#### THINGS TO DO
A. In the post about the X-Files episode "Field Trip," how many years passed before the writer watched the episode again?
B. Duplicate the part of the post about the X-Files episode "Field Trip" starting at "This was the" and ending at "organism actually exist.".
C. Pick up the post about the X-Files episode "Field Trip" after its last sentence and keep writing it.

** TEXT SEGMENT follows **

X-Files Episode | Season 6 Episode 21 | Field Trip | My favorite episode
This is my all time favorite episode.
This was the only episode where I remembered the whole of it from childhood. So I watched it again after 27 years. Much less scary, but still I can take this episode more seriously, since similar organism actually exist.
I pretend to know what was the basis for this episode.
These organism are interesting, because they are no plants, animals or muschroom. Slime molds are capable of crawling and actively changing their location. Contrary to their name, they are not actually fungi, but rather single-celled macroorganisms similar to amoebas, which are capable of spectacular movement during certain stages of their life cycle.

** End of TEXT SEGMENT **
** DATASET CONTENT follows **

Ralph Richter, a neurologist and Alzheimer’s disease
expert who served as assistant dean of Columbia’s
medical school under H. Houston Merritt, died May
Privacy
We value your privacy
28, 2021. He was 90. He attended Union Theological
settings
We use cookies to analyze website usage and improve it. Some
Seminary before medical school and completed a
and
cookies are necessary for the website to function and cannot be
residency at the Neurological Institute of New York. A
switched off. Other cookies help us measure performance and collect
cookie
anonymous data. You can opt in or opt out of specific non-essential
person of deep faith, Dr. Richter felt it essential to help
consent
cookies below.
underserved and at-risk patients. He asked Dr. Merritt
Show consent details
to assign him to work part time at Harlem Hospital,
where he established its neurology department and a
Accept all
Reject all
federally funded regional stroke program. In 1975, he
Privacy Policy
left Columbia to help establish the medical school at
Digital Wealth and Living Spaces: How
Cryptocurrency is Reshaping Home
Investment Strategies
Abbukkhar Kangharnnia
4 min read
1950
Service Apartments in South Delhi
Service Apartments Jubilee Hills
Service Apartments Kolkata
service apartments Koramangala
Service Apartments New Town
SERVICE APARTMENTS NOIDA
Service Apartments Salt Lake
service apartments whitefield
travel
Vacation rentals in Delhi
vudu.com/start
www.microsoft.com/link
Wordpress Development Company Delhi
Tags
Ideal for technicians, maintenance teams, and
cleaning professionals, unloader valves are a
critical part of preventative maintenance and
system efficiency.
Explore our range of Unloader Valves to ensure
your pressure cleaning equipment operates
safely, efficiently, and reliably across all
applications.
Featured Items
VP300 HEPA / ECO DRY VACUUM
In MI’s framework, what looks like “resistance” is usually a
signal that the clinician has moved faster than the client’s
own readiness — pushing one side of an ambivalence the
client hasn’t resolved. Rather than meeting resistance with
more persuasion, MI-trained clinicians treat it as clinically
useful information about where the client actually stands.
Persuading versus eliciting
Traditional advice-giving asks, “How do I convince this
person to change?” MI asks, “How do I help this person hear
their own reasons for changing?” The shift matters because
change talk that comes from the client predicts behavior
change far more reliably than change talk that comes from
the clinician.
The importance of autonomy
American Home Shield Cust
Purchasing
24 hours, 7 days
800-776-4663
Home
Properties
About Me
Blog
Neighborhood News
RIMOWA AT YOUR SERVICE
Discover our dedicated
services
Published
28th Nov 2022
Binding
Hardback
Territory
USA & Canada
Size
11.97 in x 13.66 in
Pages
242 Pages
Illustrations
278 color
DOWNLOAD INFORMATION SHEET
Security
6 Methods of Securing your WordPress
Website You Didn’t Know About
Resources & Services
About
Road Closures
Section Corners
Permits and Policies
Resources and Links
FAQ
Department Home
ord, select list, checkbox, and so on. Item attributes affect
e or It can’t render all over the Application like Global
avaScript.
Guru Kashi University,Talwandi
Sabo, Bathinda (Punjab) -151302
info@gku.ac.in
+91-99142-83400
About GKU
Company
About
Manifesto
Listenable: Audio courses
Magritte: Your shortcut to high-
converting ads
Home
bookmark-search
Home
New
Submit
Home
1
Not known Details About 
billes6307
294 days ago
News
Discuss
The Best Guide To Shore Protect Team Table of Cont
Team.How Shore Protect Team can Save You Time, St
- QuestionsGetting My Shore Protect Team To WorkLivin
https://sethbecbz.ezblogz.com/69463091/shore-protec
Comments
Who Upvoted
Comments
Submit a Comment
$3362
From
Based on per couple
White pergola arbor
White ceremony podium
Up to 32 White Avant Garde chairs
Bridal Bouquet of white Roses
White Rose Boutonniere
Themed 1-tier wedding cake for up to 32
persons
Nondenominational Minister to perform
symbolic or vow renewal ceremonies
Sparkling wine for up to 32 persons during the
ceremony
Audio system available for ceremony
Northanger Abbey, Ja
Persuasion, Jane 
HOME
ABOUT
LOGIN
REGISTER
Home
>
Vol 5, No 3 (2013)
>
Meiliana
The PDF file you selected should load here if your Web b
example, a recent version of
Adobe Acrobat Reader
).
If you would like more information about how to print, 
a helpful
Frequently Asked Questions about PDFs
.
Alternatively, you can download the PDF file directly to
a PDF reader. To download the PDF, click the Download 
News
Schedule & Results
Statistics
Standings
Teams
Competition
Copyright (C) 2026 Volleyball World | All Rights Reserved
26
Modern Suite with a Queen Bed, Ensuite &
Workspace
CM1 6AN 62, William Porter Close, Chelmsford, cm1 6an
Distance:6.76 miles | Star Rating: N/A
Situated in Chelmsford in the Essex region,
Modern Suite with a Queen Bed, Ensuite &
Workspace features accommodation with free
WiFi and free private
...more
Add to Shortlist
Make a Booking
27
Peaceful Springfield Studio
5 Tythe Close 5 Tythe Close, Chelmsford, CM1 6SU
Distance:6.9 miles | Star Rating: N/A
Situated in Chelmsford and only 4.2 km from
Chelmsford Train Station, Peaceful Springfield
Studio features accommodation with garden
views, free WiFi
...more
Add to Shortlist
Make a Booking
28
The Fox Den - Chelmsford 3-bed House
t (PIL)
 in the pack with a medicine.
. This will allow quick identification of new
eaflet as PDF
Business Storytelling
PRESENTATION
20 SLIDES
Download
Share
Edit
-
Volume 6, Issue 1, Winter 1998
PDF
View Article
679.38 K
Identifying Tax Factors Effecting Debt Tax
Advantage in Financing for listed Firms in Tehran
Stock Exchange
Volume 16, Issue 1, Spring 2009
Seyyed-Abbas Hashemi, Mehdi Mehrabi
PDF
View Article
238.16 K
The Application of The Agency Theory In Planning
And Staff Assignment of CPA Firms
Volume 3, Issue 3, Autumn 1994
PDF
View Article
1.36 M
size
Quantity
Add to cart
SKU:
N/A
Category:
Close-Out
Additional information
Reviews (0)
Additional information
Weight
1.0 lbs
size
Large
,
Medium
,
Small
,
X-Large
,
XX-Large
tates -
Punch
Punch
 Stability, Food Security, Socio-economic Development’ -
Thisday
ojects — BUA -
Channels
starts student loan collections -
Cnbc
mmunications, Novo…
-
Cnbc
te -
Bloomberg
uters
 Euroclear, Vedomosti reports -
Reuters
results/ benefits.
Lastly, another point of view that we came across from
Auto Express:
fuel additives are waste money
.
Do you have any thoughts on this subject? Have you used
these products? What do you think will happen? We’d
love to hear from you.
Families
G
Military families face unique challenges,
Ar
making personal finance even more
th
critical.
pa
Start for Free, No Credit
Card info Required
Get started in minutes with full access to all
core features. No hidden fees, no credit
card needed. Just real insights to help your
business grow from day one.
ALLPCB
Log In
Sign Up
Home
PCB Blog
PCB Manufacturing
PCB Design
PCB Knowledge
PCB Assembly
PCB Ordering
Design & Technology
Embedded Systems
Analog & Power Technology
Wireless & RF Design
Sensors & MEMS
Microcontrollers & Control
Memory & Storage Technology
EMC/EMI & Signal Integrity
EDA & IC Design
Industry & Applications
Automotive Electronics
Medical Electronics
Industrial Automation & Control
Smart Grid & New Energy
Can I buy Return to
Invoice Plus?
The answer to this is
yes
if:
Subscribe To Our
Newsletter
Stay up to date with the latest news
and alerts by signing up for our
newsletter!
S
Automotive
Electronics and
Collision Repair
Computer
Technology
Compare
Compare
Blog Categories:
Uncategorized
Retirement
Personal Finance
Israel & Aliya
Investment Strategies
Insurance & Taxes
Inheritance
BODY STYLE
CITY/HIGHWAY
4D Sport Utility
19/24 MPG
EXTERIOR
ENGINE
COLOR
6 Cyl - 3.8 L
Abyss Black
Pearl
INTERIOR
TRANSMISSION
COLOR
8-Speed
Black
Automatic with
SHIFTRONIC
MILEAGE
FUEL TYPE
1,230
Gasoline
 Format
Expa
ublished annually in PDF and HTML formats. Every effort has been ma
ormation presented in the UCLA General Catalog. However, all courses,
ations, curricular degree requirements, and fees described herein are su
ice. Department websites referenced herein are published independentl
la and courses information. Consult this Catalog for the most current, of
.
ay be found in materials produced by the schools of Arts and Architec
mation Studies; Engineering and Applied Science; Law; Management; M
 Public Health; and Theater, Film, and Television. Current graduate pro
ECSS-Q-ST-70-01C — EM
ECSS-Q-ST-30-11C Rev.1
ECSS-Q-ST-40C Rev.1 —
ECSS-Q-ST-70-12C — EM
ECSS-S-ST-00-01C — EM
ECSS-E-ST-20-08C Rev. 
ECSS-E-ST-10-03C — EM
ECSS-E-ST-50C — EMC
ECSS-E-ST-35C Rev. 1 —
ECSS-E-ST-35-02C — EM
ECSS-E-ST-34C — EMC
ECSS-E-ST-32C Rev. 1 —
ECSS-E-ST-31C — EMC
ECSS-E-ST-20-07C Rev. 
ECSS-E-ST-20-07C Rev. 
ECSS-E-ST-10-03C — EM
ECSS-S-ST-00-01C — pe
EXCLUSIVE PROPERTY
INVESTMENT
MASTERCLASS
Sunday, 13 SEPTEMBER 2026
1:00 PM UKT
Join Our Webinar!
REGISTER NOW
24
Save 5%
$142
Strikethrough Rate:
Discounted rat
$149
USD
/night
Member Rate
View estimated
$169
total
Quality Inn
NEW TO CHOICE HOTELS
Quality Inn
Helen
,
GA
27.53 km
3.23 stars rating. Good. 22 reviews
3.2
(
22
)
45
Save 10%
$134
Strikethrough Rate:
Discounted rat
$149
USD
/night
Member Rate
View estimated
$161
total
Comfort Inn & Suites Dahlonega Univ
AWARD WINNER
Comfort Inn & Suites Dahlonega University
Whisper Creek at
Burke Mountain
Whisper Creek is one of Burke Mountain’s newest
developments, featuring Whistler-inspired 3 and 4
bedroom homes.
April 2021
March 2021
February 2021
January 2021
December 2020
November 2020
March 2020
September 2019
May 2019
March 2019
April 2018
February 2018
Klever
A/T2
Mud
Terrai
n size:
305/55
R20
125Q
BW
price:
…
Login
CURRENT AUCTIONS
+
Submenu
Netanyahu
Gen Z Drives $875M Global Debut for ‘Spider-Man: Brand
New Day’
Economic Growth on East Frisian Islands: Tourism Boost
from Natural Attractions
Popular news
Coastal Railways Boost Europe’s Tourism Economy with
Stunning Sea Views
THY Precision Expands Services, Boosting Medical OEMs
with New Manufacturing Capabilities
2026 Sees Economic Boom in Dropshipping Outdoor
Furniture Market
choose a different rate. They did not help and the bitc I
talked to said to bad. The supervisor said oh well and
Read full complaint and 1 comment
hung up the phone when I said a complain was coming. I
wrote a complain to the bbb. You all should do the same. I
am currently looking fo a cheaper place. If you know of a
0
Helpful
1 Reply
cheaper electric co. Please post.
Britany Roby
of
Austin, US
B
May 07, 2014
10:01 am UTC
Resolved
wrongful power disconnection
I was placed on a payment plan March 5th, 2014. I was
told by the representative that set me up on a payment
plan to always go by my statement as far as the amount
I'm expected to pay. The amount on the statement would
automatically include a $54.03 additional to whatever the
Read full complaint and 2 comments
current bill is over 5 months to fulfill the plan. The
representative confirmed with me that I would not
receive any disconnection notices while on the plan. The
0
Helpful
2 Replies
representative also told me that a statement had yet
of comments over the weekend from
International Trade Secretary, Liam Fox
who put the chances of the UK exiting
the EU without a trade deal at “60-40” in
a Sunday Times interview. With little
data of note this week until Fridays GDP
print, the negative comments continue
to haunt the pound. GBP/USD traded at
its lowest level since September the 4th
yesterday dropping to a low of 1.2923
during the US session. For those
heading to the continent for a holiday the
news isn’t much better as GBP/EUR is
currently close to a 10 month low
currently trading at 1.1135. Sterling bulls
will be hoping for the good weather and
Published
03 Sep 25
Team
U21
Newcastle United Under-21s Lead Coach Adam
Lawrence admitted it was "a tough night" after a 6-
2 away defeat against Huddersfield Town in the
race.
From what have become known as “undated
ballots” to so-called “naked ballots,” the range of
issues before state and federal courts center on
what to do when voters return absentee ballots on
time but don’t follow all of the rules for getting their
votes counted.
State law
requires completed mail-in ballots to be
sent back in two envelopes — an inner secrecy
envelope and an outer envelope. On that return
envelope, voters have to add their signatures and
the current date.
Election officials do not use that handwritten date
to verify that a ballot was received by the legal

** End of DATASET CONTENT **

#### SOLVED PROBLEMS
A. 27 years.

B.
This was the only episode where I remembered the whole of it from childhood. So I watched it again after 27 years. Much less scary, but still I can take this episode more seriously, since similar organism actually exist.

C.
They actively search for bacteria, fungal spores, and decaying plant matter. When one of their tentacles encounters food, the entire cell mass flows in that direction. If their environment dries out or their food runs out, they crawl to a brighter, drier place to reproduce by forming spores. Although they have neither a brain nor a nervous system, they are able to “remember” where they have been based on the mucus trails they leave behind as they crawl. Using this method, they navigate mazes effectively and can even form optimal transportation networks.
I heard a story that, immediately after the Chernobyl accident, the local slime molds gathered in much larger masses for some reason and formed a larger “body.” One local resident reported that this large mass “climbed onto” one of his sleeping hens and began to devour it. Although it had killed the hen by morning, they didn’t let it “consume” her completely. Instead, they burned the hen’s carcass along with the slime mold.
What might have actually happened? When an animal dies, billions of bacteria and microscopic molds immediately begin to multiply on its carcass. The slime mold seeks out precisely these bacteria and spores. So when the slime mold crawls onto the carcass, it is actually engulfing (via phagocytosis) the microorganisms growing on the surface of the carcass.
I have a photo showing a researcher holding a normal seedling and a Chernobyl seedling side by side. The Chernobyl one is about 10 times larger.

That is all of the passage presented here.